Two weeks before the new shoulder job Muldoon needs to get his right thumb opened up and one of the joints rehabilitated to remove some accumulated arthritic shit. He calls Dr. Magid and asks: Do you know a surgeon who does hand jobs? Dr, Magid refers Muldoon to a pal who does hand jobs and who also has a good enough sense of humor not to come unglued when Muldoon refers to what he does as “hand jobs”. Hand job surgery is not a general anesthesia situation, and they get Muldoon to about where he used to be every Friday night at Muldoon’s back in the old dry Beefeater martini days of faded glory. The stitches come out just before the next shoulder replacement. The thumb is now fine.

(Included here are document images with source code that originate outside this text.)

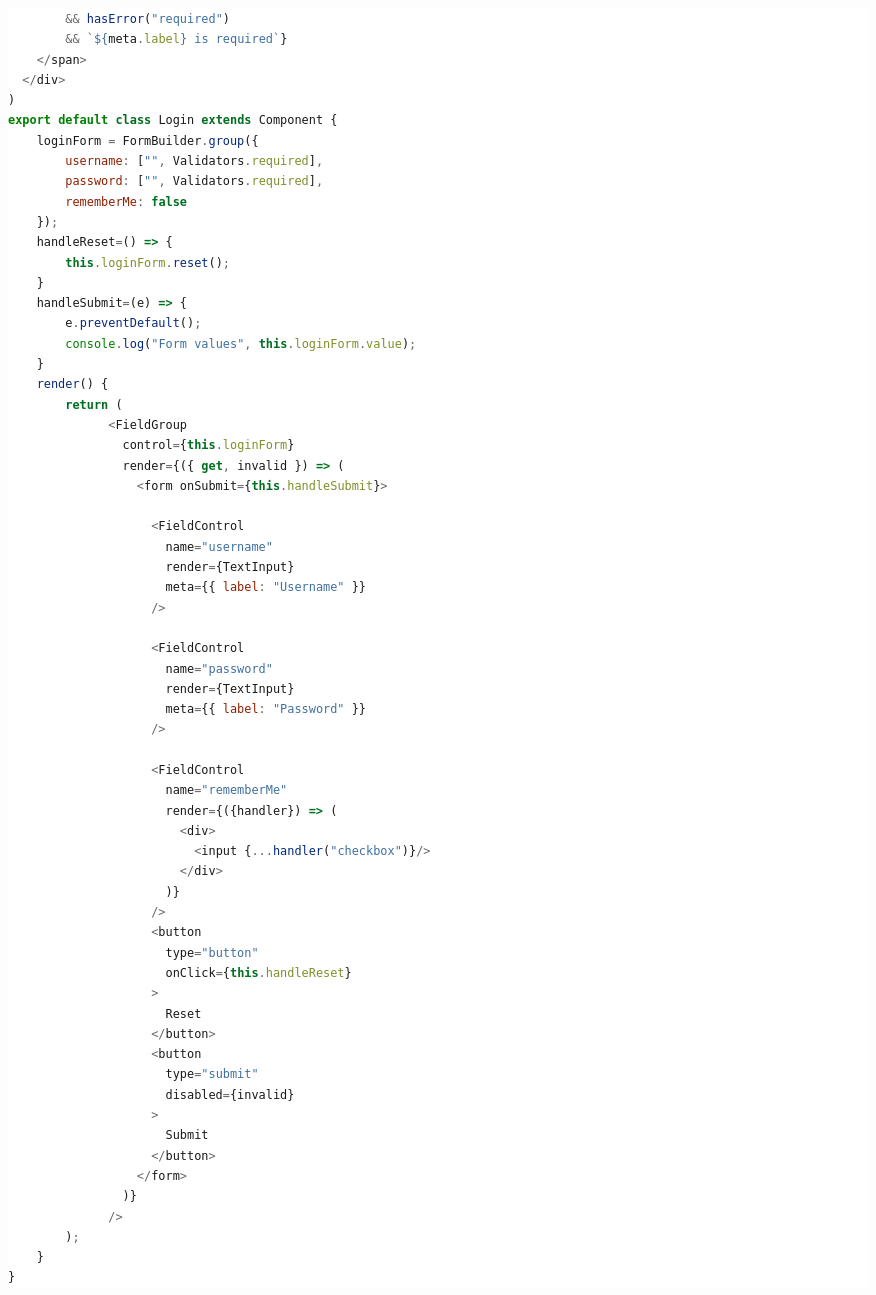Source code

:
 ```js
        && hasError("required")
        && `${meta.label} is required`}
    </span>
  </div>  
)
export default class Login extends Component {
    loginForm = FormBuilder.group({
        username: ["", Validators.required],
        password: ["", Validators.required],
        rememberMe: false
    });
    handleReset=() => {
        this.loginForm.reset();
    }
    handleSubmit=(e) => {
        e.preventDefault();
        console.log("Form values", this.loginForm.value);
    }
    render() {
        return (
              <FieldGroup
                control={this.loginForm}
                render={({ get, invalid }) => (
                  <form onSubmit={this.handleSubmit}>

                    <FieldControl
                      name="username"
                      render={TextInput}
                      meta={{ label: "Username" }}
                    />

                    <FieldControl
                      name="password"
                      render={TextInput}
                      meta={{ label: "Password" }}
                    />

                    <FieldControl
                      name="rememberMe"
                      render={({handler}) => (
                        <div>
                          <input {...handler("checkbox")}/>
                        </div>
                      )}
                    />
                    <button
                      type="button"
                      onClick={this.handleReset}
                    >
                      Reset
                    </button>
                    <button
                      type="submit"
                      disabled={invalid}
                    >
                      Submit
                    </button>
                  </form>
                )}
              />
        );
    }
}
```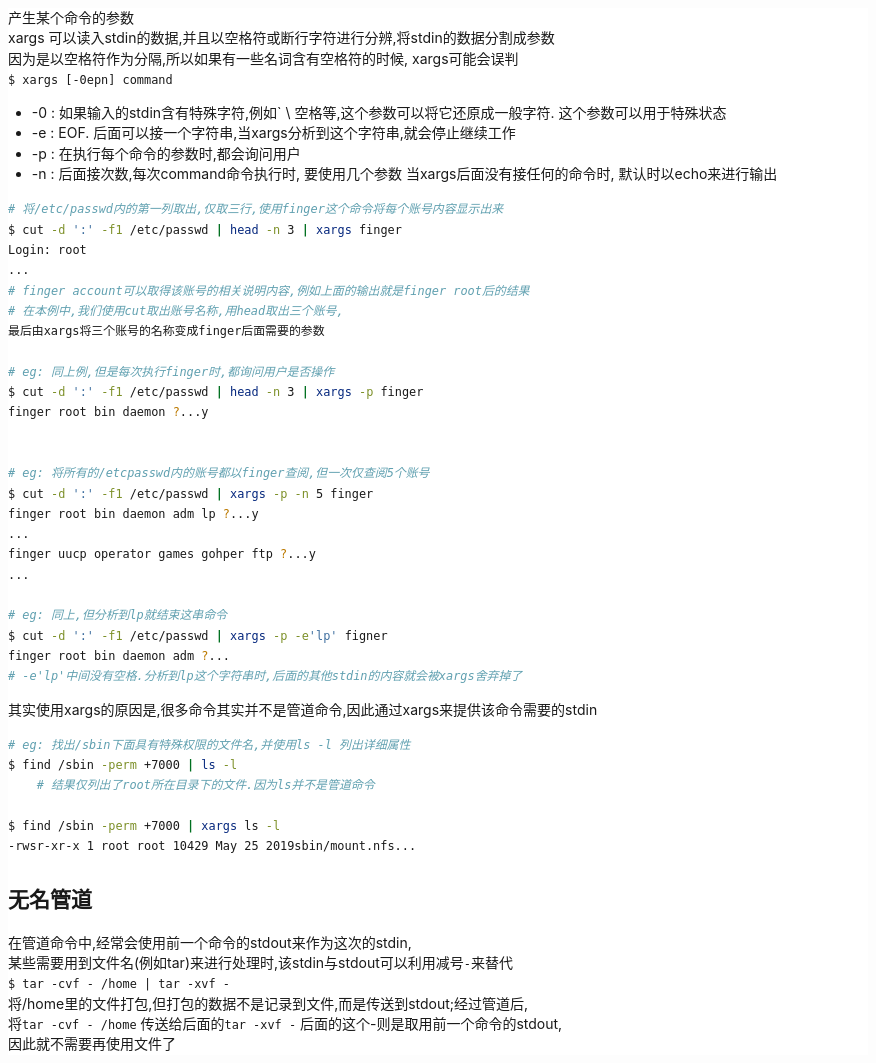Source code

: 产生某个命令的参数  
xargs 可以读入stdin的数据,并且以空格符或断行字符进行分辨,将stdin的数据分割成参数  
因为是以空格符作为分隔,所以如果有一些名词含有空格符的时候, xargs可能会误判  
`$ xargs [-0epn] command`  
* -0 : 如果输入的stdin含有特殊字符,例如` \ 空格等,这个参数可以将它还原成一般字符.
    这个参数可以用于特殊状态
* -e : EOF. 后面可以接一个字符串,当xargs分析到这个字符串,就会停止继续工作
* -p : 在执行每个命令的参数时,都会询问用户
* -n : 后面接次数,每次command命令执行时, 要使用几个参数
当xargs后面没有接任何的命令时, 默认时以echo来进行输出

```bash
# 将/etc/passwd内的第一列取出,仅取三行,使用finger这个命令将每个账号内容显示出来
$ cut -d ':' -f1 /etc/passwd | head -n 3 | xargs finger
Login: root
...
# finger account可以取得该账号的相关说明内容,例如上面的输出就是finger root后的结果
# 在本例中,我们使用cut取出账号名称,用head取出三个账号,  
最后由xargs将三个账号的名称变成finger后面需要的参数

# eg: 同上例,但是每次执行finger时,都询问用户是否操作
$ cut -d ':' -f1 /etc/passwd | head -n 3 | xargs -p finger
finger root bin daemon ?...y


# eg: 将所有的/etcpasswd内的账号都以finger查阅,但一次仅查阅5个账号
$ cut -d ':' -f1 /etc/passwd | xargs -p -n 5 finger
finger root bin daemon adm lp ?...y
...
finger uucp operator games gohper ftp ?...y
...

# eg: 同上,但分析到lp就结束这串命令
$ cut -d ':' -f1 /etc/passwd | xargs -p -e'lp' figner
finger root bin daemon adm ?...
# -e'lp'中间没有空格.分析到lp这个字符串时,后面的其他stdin的内容就会被xargs舍弃掉了
```
其实使用xargs的原因是,很多命令其实并不是管道命令,因此通过xargs来提供该命令需要的stdin
```bash
# eg: 找出/sbin下面具有特殊权限的文件名,并使用ls -l 列出详细属性
$ find /sbin -perm +7000 | ls -l
    # 结果仅列出了root所在目录下的文件.因为ls并不是管道命令

$ find /sbin -perm +7000 | xargs ls -l
-rwsr-xr-x 1 root root 10429 May 25 2019sbin/mount.nfs...
```

## 无名管道
在管道命令中,经常会使用前一个命令的stdout来作为这次的stdin,  
某些需要用到文件名(例如tar)来进行处理时,该stdin与stdout可以利用减号`-`来替代  
`$ tar -cvf - /home | tar -xvf -`  
将/home里的文件打包,但打包的数据不是记录到文件,而是传送到stdout;经过管道后,  
将`tar -cvf - /home` 传送给后面的`tar -xvf -` 后面的这个-则是取用前一个命令的stdout,  
因此就不需要再使用文件了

Everyone is now so blasé about his procedures that he just takes a taxi to get the hand job done, although Belinda does come to fetch him so he doesn’t go to Muldoon’s on the way home from the operation, with the happy stuff they gave him just wearing off.
Two weeks later he appears at his favorite major procedure hospital in Houston, selected because it is an easier drive from the house, right off an exit of the Belinda Matte Freeway; because his two favorite surgeons both do operations there; because the food is pretty good; because they have free valet parking; and because he expects one day soon to be retained by the hospital to represent them in a reputation restoration after a major TV expose about their ridiculous billing practices.
The hospital is owned by some entrepreneurial doctors and has a big spender wing where every patient has a suite of rooms and can entertain and have anything he might like – and I do mean anything - catered in. There is so much money in Houston that a big spenders hospital wing is always fully booked.
Muldoon does not get a room/suite in that part of the hospital, but his single private room is billed out at $ 17,500 a day. Since his shit is all covered by insurance, the hospital gets paid only a small fraction of what is billed and he does not have to pay the balance. The hospital settles for whatever insurance will pay. But in an era of huge public attention being paid to the cost of medical care, a hospital that bills out $ 17,500 a day for a single room could easily find itself on the evening news being excoriated by Dago Dwayne, ace investigative reporter and successor in interest to Watch Dog News that outed the Chicken Ranch over in LaGrange, known far and wide in theater as “The Best Little Whorehouse in Texas”.
Belinda does not let him take a taxi to a shoulder replacement operation, and Muldoon teases her that she only drives him there so she doesn’t have to hear from Dr. Muffy should everything go wrong that she let him take a taxi to his last roundup. Much to her dismay, Dr. Bryan announces that it went so well that he can go home the next day. She loudly complains that she expected at least a few days off to get some happy shopping done without Muldoon under foot.
The easiest way to get Muldoon off the Vicodin quickly is to prohibit wine until he is done with Vicodin. He gets off Vicodin in two days. Now he gets to go back to the hot honeys for another round of rehab on his left shoulder, and the news of his coming back for more has reached the facility. The bullshit immediately commences and word gets back to him that the two best looking therapists in tight pants are fighting over which of them will get assigned to his rehab. Since the bullshit is so transparent, he and Belinda just chuckle.
Only in Texas can having major reconstructive surgery be so much fun. God I love living here!